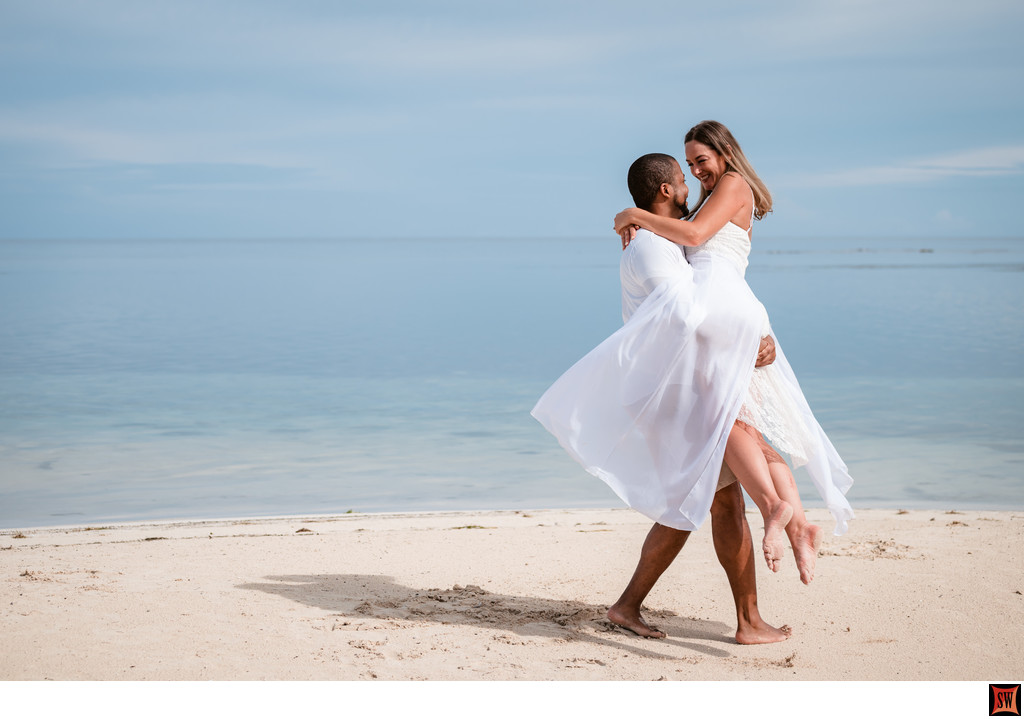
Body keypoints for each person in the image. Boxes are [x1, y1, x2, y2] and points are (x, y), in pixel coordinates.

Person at [611, 121, 854, 583]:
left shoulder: (732, 183)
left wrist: (634, 214)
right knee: (749, 427)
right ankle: (798, 523)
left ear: (724, 153)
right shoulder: (706, 199)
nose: (695, 170)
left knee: (732, 421)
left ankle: (774, 508)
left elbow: (697, 236)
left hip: (720, 311)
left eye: (700, 160)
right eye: (688, 165)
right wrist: (636, 217)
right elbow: (687, 234)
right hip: (726, 310)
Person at [601, 152, 790, 643]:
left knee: (718, 503)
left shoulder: (661, 241)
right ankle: (631, 606)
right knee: (693, 504)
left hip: (687, 388)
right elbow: (684, 318)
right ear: (665, 190)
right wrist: (747, 349)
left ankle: (745, 620)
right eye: (683, 178)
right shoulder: (648, 248)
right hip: (672, 394)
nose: (691, 185)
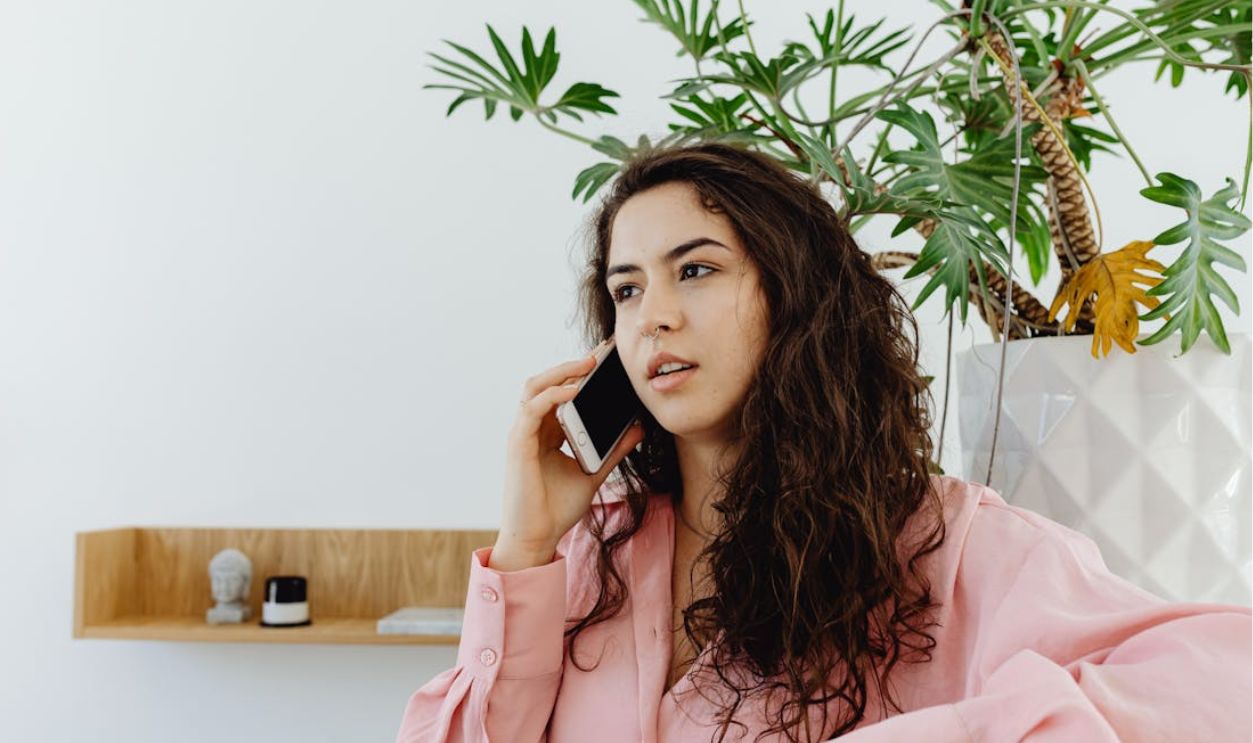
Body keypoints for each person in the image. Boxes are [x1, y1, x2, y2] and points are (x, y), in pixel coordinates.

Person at [394, 142, 1252, 742]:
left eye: (695, 270)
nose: (650, 314)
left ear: (794, 297)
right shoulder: (587, 557)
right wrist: (527, 545)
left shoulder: (944, 543)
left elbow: (1224, 681)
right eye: (625, 289)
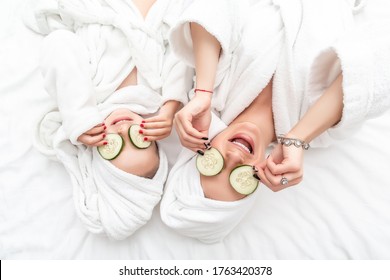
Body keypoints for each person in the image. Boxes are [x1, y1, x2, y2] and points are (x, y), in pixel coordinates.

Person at [171, 0, 390, 191]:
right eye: (241, 179)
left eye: (213, 165)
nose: (235, 158)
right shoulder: (317, 130)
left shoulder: (217, 90)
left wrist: (203, 93)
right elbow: (379, 65)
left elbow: (212, 8)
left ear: (201, 149)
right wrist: (298, 138)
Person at [27, 0, 193, 240]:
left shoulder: (87, 97)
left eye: (112, 146)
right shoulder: (158, 98)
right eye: (140, 139)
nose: (124, 129)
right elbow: (182, 55)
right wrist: (170, 108)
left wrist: (79, 115)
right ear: (156, 139)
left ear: (95, 148)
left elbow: (58, 42)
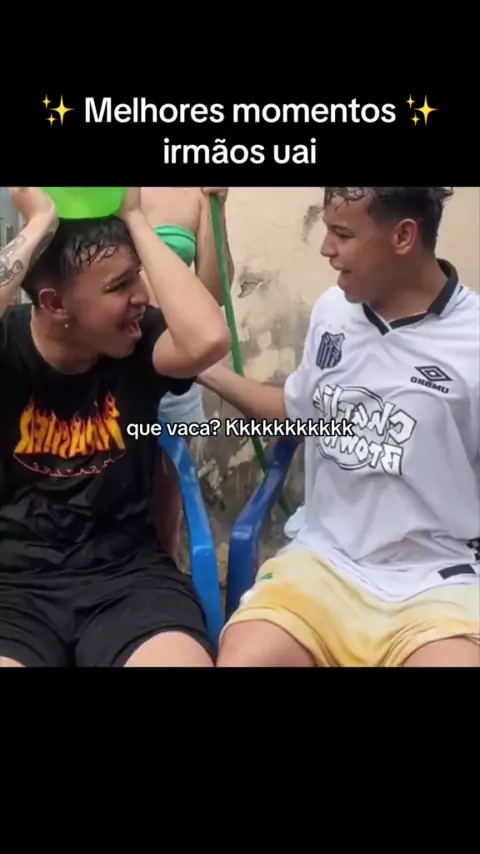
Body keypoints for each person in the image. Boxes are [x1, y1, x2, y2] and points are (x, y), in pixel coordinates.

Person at [198, 186, 480, 668]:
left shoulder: (471, 339)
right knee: (245, 658)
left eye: (342, 234)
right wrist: (204, 370)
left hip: (436, 579)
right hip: (324, 562)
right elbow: (299, 411)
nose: (326, 248)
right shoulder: (333, 311)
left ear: (403, 236)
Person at [0, 187, 230, 667]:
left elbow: (209, 337)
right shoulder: (8, 344)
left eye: (137, 276)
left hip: (129, 581)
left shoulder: (139, 344)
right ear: (55, 303)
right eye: (119, 285)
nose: (142, 297)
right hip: (14, 588)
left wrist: (135, 219)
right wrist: (39, 222)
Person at [141, 187, 234, 561]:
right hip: (103, 363)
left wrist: (218, 207)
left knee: (167, 511)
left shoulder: (194, 193)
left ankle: (163, 579)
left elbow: (213, 293)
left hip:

━━━━━━━━━━

> [TASK DIRECTIONS]: Copy out the listing word for word and skip its pictures.

> [RESPONSE TO THE TASK]:
Body keypoints for each person in the image. Boxes are [x1, y1, x2, y2] and points are (x, y), in pixel coordinates.

Person at [611, 121, 854, 583]:
left shoulder: (732, 183)
left wrist: (634, 214)
right knee: (749, 427)
right ankle: (798, 523)
left ear: (724, 153)
right shoulder: (706, 199)
nose: (695, 170)
left knee: (732, 421)
left ankle: (774, 508)
left elbow: (697, 236)
left hip: (720, 311)
left eye: (700, 160)
right eye: (688, 165)
right wrist: (636, 217)
right elbow: (687, 234)
right hip: (726, 310)
Person at [601, 152, 790, 643]:
left knee: (718, 503)
left shoulder: (661, 241)
right ankle: (631, 606)
right knee: (693, 504)
left hip: (687, 388)
right elbow: (684, 318)
right ear: (665, 190)
right wrist: (747, 349)
left ankle: (745, 620)
right eye: (683, 178)
right shoulder: (648, 248)
right hip: (672, 394)
nose: (691, 185)
Body keypoints for each person in the image. Boxes are [x1, y1, x2, y2] and points are (x, y), in pixel coordinates.

Person at [394, 142, 1252, 742]:
left eye: (695, 270)
nose: (650, 314)
left ear: (794, 297)
right shoulder: (587, 557)
right wrist: (527, 545)
left shoulder: (944, 543)
left elbow: (1224, 681)
right eye: (625, 289)
Body keypoints for each person in the image. Boxes are [x1, y1, x2, y2] and points are (x, y), in pixel coordinates.

Person at [171, 0, 390, 191]:
right eye: (241, 179)
left eye: (213, 165)
nose: (235, 158)
right shoulder: (317, 130)
left shoulder: (217, 90)
left wrist: (203, 93)
right elbow: (379, 65)
left elbow: (212, 8)
left ear: (201, 149)
right wrist: (298, 138)
Person at [27, 0, 193, 240]:
left shoulder: (87, 97)
left eye: (112, 146)
right shoulder: (158, 98)
right eye: (140, 139)
nose: (124, 129)
right elbow: (182, 55)
right wrist: (170, 108)
left wrist: (79, 115)
right ear: (156, 139)
left ear: (95, 148)
left elbow: (58, 42)
Body keypoints for each person in the image. Boxes are [x1, y1, x2, y2] and points are (x, y), in pixel coordinates.

Person at [198, 186, 480, 668]:
left shoulder: (471, 339)
right knee: (245, 658)
left eye: (342, 234)
right wrist: (204, 370)
left hip: (436, 579)
right hip: (324, 562)
right elbow: (299, 411)
nose: (326, 248)
right shoulder: (333, 311)
left ear: (403, 236)
Person at [0, 187, 230, 667]:
left elbow: (209, 337)
right shoulder: (8, 344)
left eye: (137, 276)
left hip: (129, 581)
left shoulder: (139, 344)
right ear: (55, 303)
right eye: (119, 285)
nose: (142, 297)
right hip: (14, 588)
left wrist: (135, 219)
right wrist: (39, 222)
Person at [141, 187, 234, 561]:
right hip: (103, 363)
left wrist: (218, 207)
left knee: (167, 511)
left shoulder: (194, 193)
left ankle: (163, 579)
left elbow: (213, 293)
left hip:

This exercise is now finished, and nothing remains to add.